Hardware Fail and unable to boot, support gives up

Linode has really failed me this time around. After 5+ years of service, they have left me in a irrecoverable state, and I'm not sure I can continue with Linode.

17 days ago, there was support ticket opened: where Linode administrators detected "an issue" affecting the physical hardware on my Linode. I was on vacation at the time, so had no clue this happened. Of course this brought down all my web sites; they attempted to resolve this with the last message being:

__"At this time, our administration team has fully resolved this issue on the host and your Linode is currently booting. There is no need to issue boot jobs for your Linode at this time.

Once this has completed, an emergency migration will be configured to another host immediately. Once on that new host, your Linode should boot successfully and be fully accessible."__

Of course, what happened was that my Linode was not able to boot successfully. And was left in such a state for the 2 weeks whilst I was on holiday without internet access.

Over the last week, I've been trying to bring this back up with countless messages with Support, and have tried everything. After 7 days, support gave up and told me to go to the forums as they claimed this has gone "beyond the scope of their support services."

I've tried everything in Rescue mode, to mount and boot up the linode, but it fails with message: "Linode failed to boot for unknown reason."
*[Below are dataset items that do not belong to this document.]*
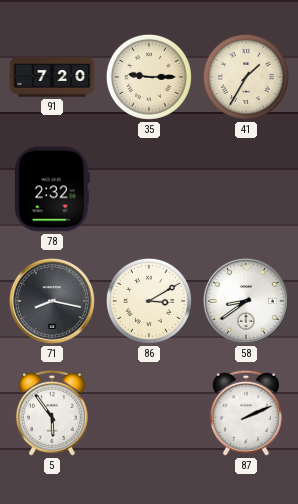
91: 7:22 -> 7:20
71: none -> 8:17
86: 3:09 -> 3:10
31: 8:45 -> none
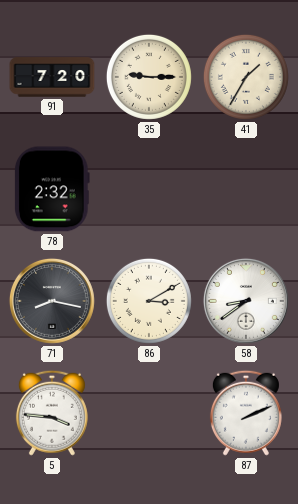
5: 5:54 -> 3:46
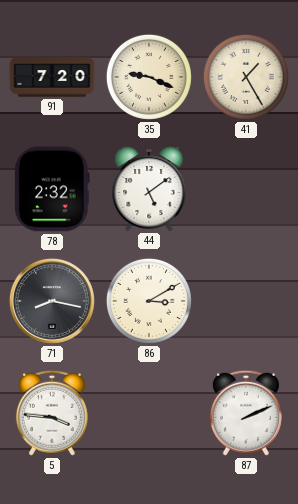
35: 9:15 -> 9:19
41: 1:35 -> 1:25
44: none -> 5:09
58: 8:39 -> none
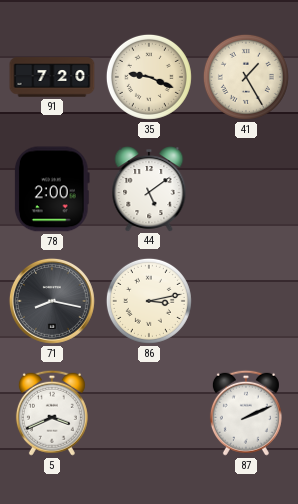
78: 2:32 -> 2:00
86: 3:10 -> 3:13
5: 3:46 -> 3:41
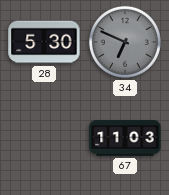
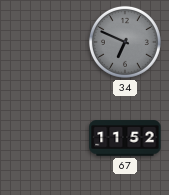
28: 5:30 -> none
67: 11:03 -> 11:52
The sequence before it fails is:

Key type dns_resolver registered

Key type ceph registered

libceph: loaded (mon/osd proto 15/24)

mce: Unable to init device /dev/mcelog (rc: -5)

Loading compiled-in X.509 certificates

registered taskstats version 1

I'm using a old Debian release and have tried to change the configuration profile to 3.15, but it still does not boot.

I'm about to give up completely, just hoping anyone out there that can help with this.

3 Replies

I'm amazed that after 5+ years you don't have a viable emergency recover plan. Hardware/software/network/people bork all the time, any decent sysadmin plans for such events and has a bare metal recovery plan laid out, tested, and ready to deploy.

What you should be doing is spinning up a new Linode, running your automated installation/configuration scripts, and copying your latest data from your last off-system backup.

Doesn't sound like you have any of those options available.

Oh well, live and learn. Next time, hopefully, you'll be better prepared.

Create a new disk, install a new Debian system there, and use it to mount and recover the information in your old system. 1 GB should be enough for a base system having ssh and rsync.

If you can't create a new disk because you already spent your 24576 MB of disk space, you could upgrade your linode temporarily while you recover the info in your old system.

Thanks for the suggestion. I managed to mount it, and retrieve my content files, however, all the database files are gone as it appears the whole var directory got taken out by the disk failure.

Sigh, lesson learned indeed. Complacency got the better of me. Always have a backup is the lesson learned.